*** Block opens ***
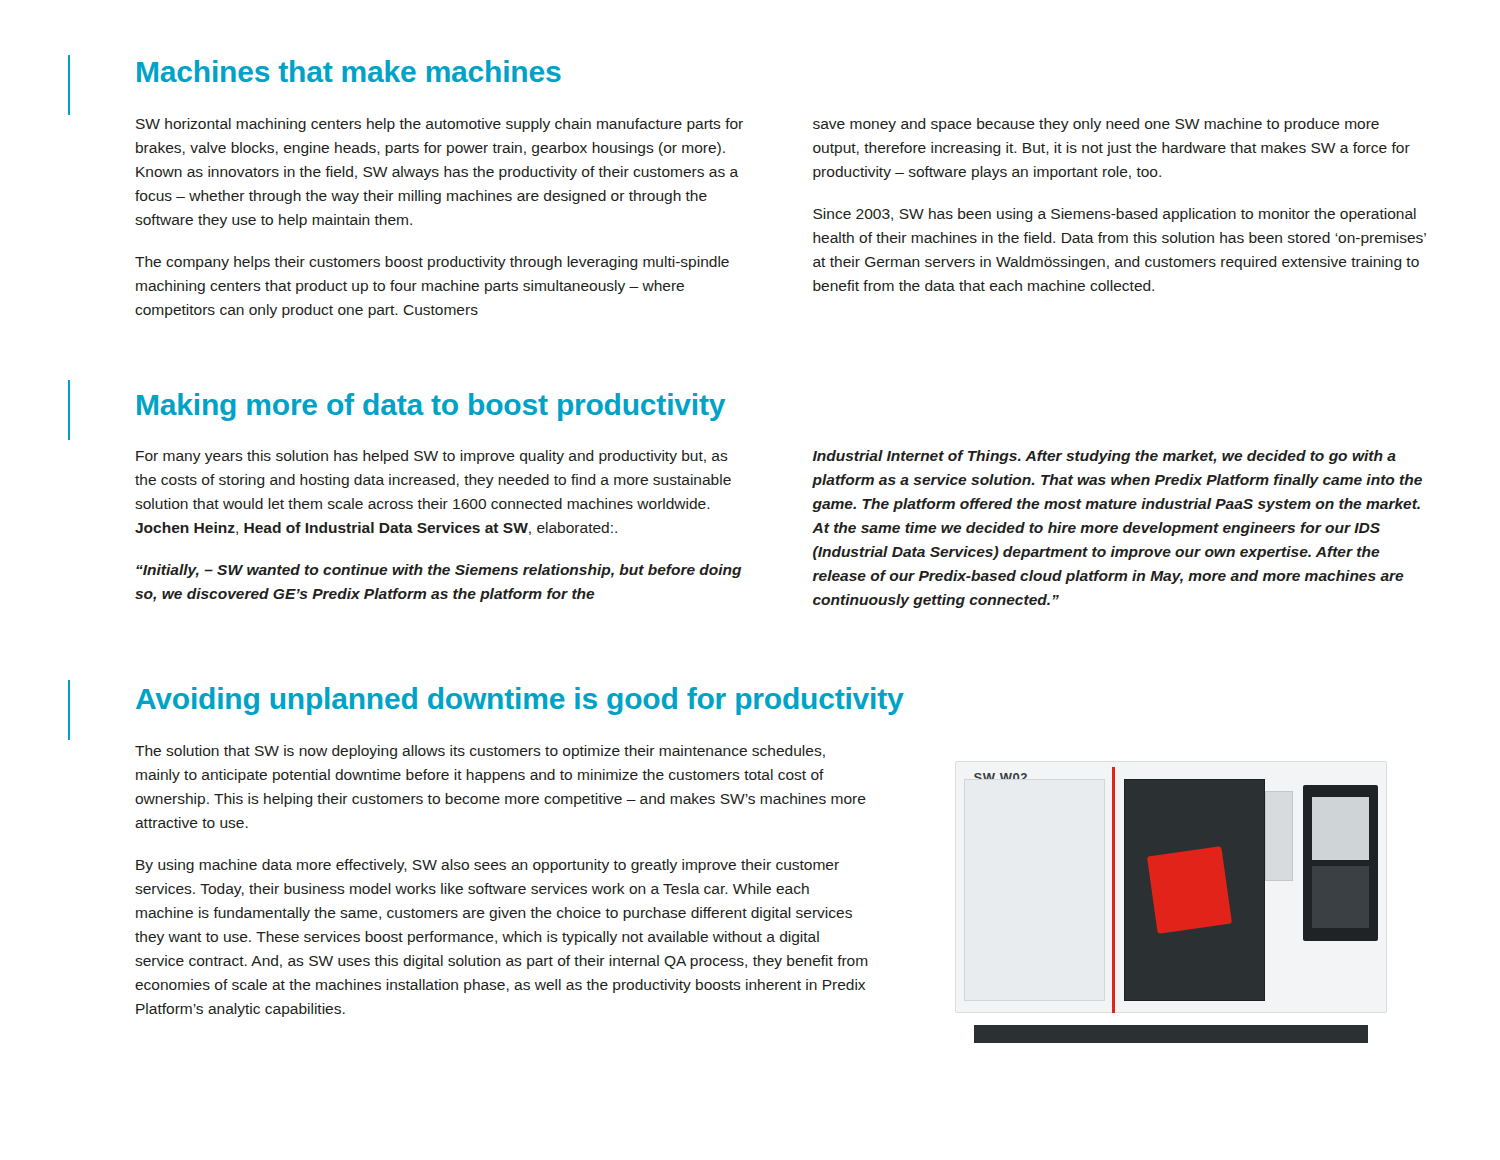Machines that make machines
SW horizontal machining centers help the automotive supply chain manufacture parts for brakes, valve blocks, engine heads, parts for power train, gearbox housings (or more). Known as innovators in the field, SW always has the productivity of their customers as a focus – whether through the way their milling machines are designed or through the software they use to help maintain them.
The company helps their customers boost productivity through leveraging multi-spindle machining centers that product up to four machine parts simultaneously – where competitors can only product one part. Customers
save money and space because they only need one SW machine to produce more output, therefore increasing it. But, it is not just the hardware that makes SW a force for productivity – software plays an important role, too.
Since 2003, SW has been using a Siemens-based application to monitor the operational health of their machines in the field. Data from this solution has been stored ‘on-premises’ at their German servers in Waldmössingen, and customers required extensive training to benefit from the data that each machine collected.
Making more of data to boost productivity
For many years this solution has helped SW to improve quality and productivity but, as the costs of storing and hosting data increased, they needed to find a more sustainable solution that would let them scale across their 1600 connected machines worldwide. Jochen Heinz, Head of Industrial Data Services at SW, elaborated:.
“Initially, – SW wanted to continue with the Siemens relationship, but before doing so, we discovered GE’s Predix Platform as the platform for the
Industrial Internet of Things. After studying the market, we decided to go with a platform as a service solution. That was when Predix Platform finally came into the game. The platform offered the most mature industrial PaaS system on the market. At the same time we decided to hire more development engineers for our IDS (Industrial Data Services) department to improve our own expertise. After the release of our Predix-based cloud platform in May, more and more machines are continuously getting connected.”
Avoiding unplanned downtime is good for productivity
The solution that SW is now deploying allows its customers to optimize their maintenance schedules, mainly to anticipate potential downtime before it happens and to minimize the customers total cost of ownership. This is helping their customers to become more competitive – and makes SW’s machines more attractive to use.
By using machine data more effectively, SW also sees an opportunity to greatly improve their customer services. Today, their business model works like software services work on a Tesla car. While each machine is fundamentally the same, customers are given the choice to purchase different digital services they want to use. These services boost performance, which is typically not available without a digital service contract. And, as SW uses this digital solution as part of their internal QA process, they benefit from economies of scale at the machines installation phase, as well as the productivity boosts inherent in Predix Platform’s analytic capabilities.
SW W02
*** Block closes ***
→ Task brief: Repeat the data exactly as written, but without the pictures.

→ Task response:
Machines that make machines
SW horizontal machining centers help the automotive supply chain manufacture parts for brakes, valve blocks, engine heads, parts for power train, gearbox housings (or more). Known as innovators in the field, SW always has the productivity of their customers as a focus – whether through the way their milling machines are designed or through the software they use to help maintain them.
The company helps their customers boost productivity through leveraging multi-spindle machining centers that product up to four machine parts simultaneously – where competitors can only product one part. Customers
save money and space because they only need one SW machine to produce more output, therefore increasing it. But, it is not just the hardware that makes SW a force for productivity – software plays an important role, too.
Since 2003, SW has been using a Siemens-based application to monitor the operational health of their machines in the field. Data from this solution has been stored ‘on-premises’ at their German servers in Waldmössingen, and customers required extensive training to benefit from the data that each machine collected.
Making more of data to boost productivity
For many years this solution has helped SW to improve quality and productivity but, as the costs of storing and hosting data increased, they needed to find a more sustainable solution that would let them scale across their 1600 connected machines worldwide. Jochen Heinz, Head of Industrial Data Services at SW, elaborated:.
“Initially, – SW wanted to continue with the Siemens relationship, but before doing so, we discovered GE’s Predix Platform as the platform for the
Industrial Internet of Things. After studying the market, we decided to go with a platform as a service solution. That was when Predix Platform finally came into the game. The platform offered the most mature industrial PaaS system on the market. At the same time we decided to hire more development engineers for our IDS (Industrial Data Services) department to improve our own expertise. After the release of our Predix-based cloud platform in May, more and more machines are continuously getting connected.”
Avoiding unplanned downtime is good for productivity
The solution that SW is now deploying allows its customers to optimize their maintenance schedules, mainly to anticipate potential downtime before it happens and to minimize the customers total cost of ownership. This is helping their customers to become more competitive – and makes SW’s machines more attractive to use.
By using machine data more effectively, SW also sees an opportunity to greatly improve their customer services. Today, their business model works like software services work on a Tesla car. While each machine is fundamentally the same, customers are given the choice to purchase different digital services they want to use. These services boost performance, which is typically not available without a digital service contract. And, as SW uses this digital solution as part of their internal QA process, they benefit from economies of scale at the machines installation phase, as well as the productivity boosts inherent in Predix Platform’s analytic capabilities.
SW W02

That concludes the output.